What the exercise asks - Pull out the lines of the records from the one containing "curve at (608, 120): none -> present" down to the one containing "curve at (224, 884)", both ends included, and reproduce them unchanged.

Extracted records -
•••
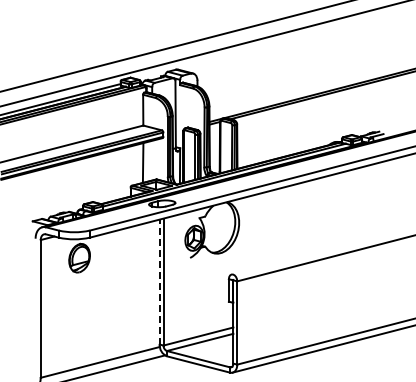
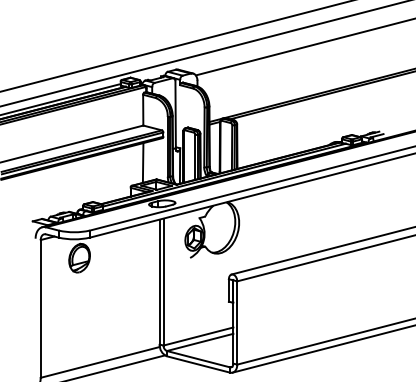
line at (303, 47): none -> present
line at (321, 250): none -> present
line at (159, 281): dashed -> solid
•••
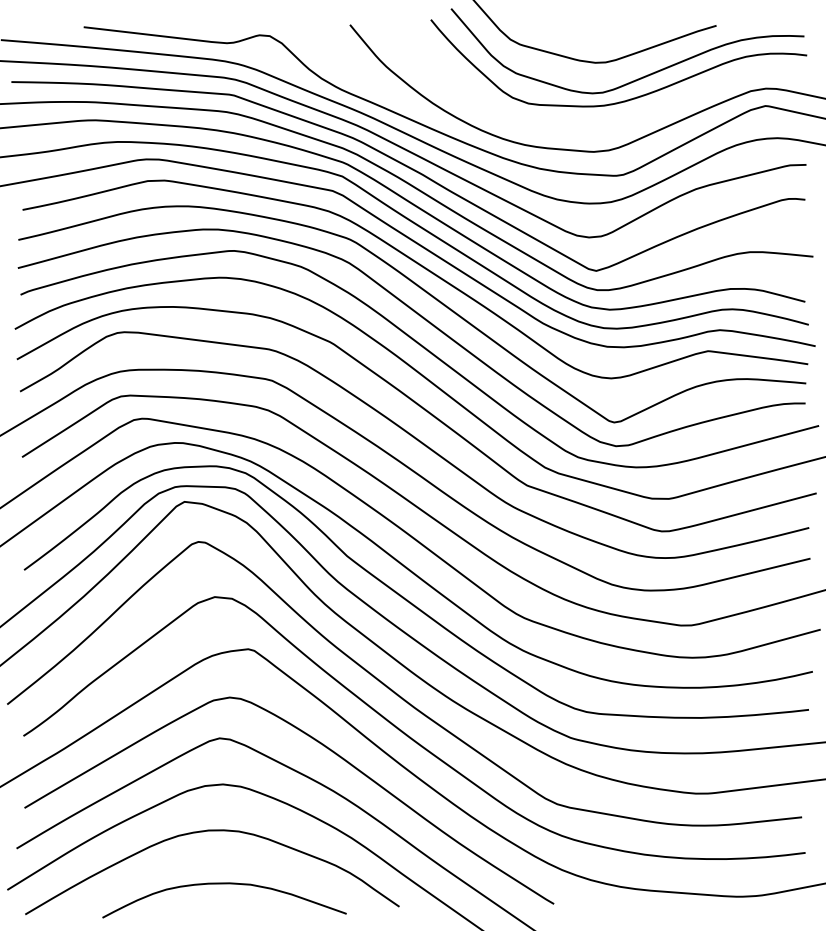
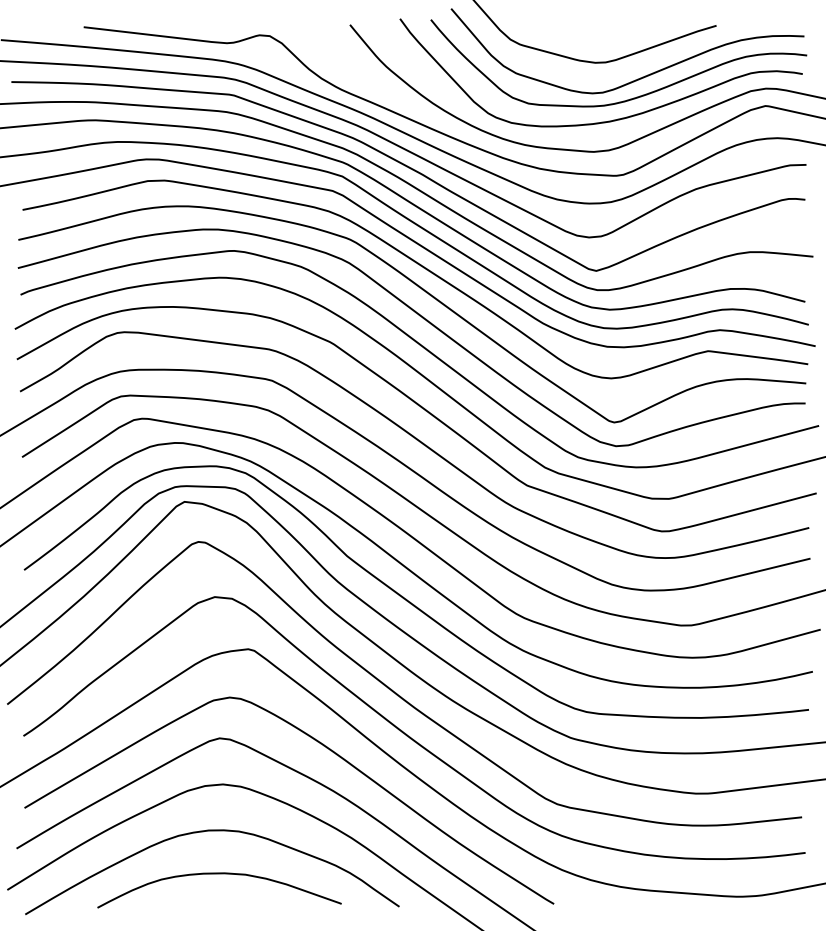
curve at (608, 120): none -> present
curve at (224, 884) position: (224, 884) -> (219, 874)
•••
Result of this exercise -
curve at (608, 120): none -> present
curve at (224, 884) position: (224, 884) -> (219, 874)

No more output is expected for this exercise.